Sunday, July 4, 2010

Coming Up - California's Second Lost Decade of the Century

Is The Great California Slump so systemic that it will become regarded as the two years leading to California's Second Lost Decade?

At one time it was difficult to imagine the Golden State in a situation where economic expansion would remain flat for ten years, barely keeping pace with inflation and population growth. But measured in terms of employment - people with jobs - the numbers in 2010 are roughly the same as in 2000-2001 whether you look at the federal survey data or the actual employment reported to the State Employment Development Department. From an economic growth standpoint, the period from 2001 through 2010 was California's First Lost Decade of the 21st Century.

Right now it is difficult to project a recovery scenario in the next 10 years - 2011 to 2020 -where the California economy not only recovers the 1.2 million jobs lost since November 2007 but adds 2.5 million additional jobs to employ the expected growth in the workforce.

That would require adding 30,000 new jobs a month. That's never happened. In the best years of the last decade, 2005 and 2006, we produced 20,000 new jobs a month and much of that was the result of an asset valuation bubble.

All indications are that The Great California Slump is ensconced deeply into the fabric of the economy. And example is bankruptcy filings:

The year 2005 is a record year because Congress changed the rules effective 2006 - anyone who might need to file for bankruptcy filed that year. While nationally, bankruptcy filings climbed last year, in California the skyrocketed exceeding 2005 by 25%. That is partly because the asset valuation bubble affected Californians more significantly than other parts of the nation.

While people recover from bankruptcy, frequently their confidence doesn't recover, particularly when it was in conjunction with the loss of a home due to foreclosure all due to extended unemployment.

Complicating the situation, Congress is allowing the "safety net" to slip Also, a State budget proposal for the 2010-11 fiscal year that began July 1 is not before either house of the State Legislature. The Gubernator wants some state employees paid minimum wage (those whose unions have not accepted his last-best-final offer for wages and benefits) until a budget has been adopted, a move he thinks will put pressure on the Legislature.

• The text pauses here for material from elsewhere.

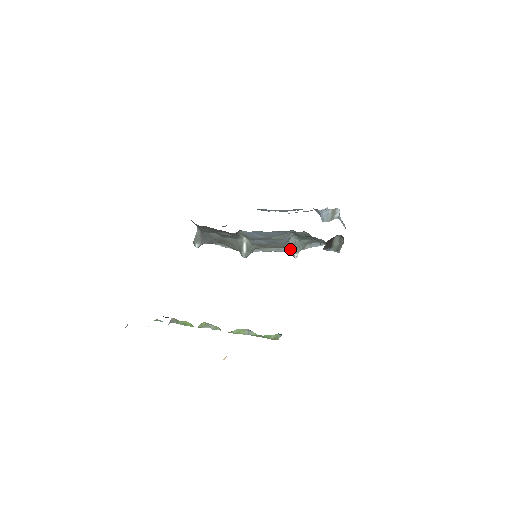
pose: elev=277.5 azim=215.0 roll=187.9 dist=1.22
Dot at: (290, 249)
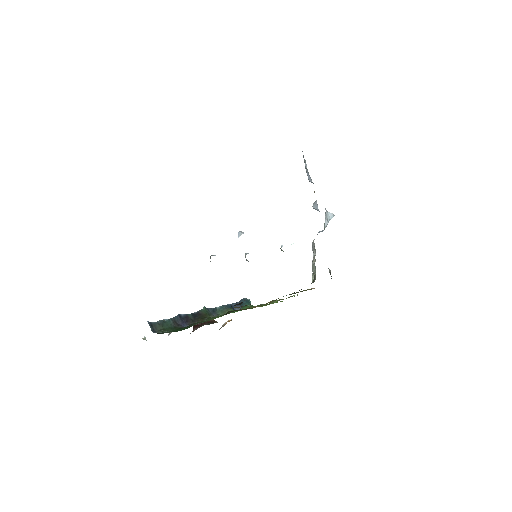
Dot at: occluded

No real incentive exists for legislators to adopt a budget before Election Day November 2. If the State Government continues on without any of drastic measures such as minimum wage, with just a little juggling of expenditures the State may not even have to issue IOU's before then. And there is nothing positive a legislator running for reelection can derive from voting for a balanced budget this year.

In the meantime, local governments and schools continue to reduce staffing and expenditures. That loss of cash flowing into the state's economy will slowly offset any economic gains that might occur. Once the new Legislature and new Governor take a hard look after November, they will be forced to make substantial cuts in "safety net" programs and education, or increase taxes substantially, or some combination of both. That also slowly will offset any economic gains that might occur.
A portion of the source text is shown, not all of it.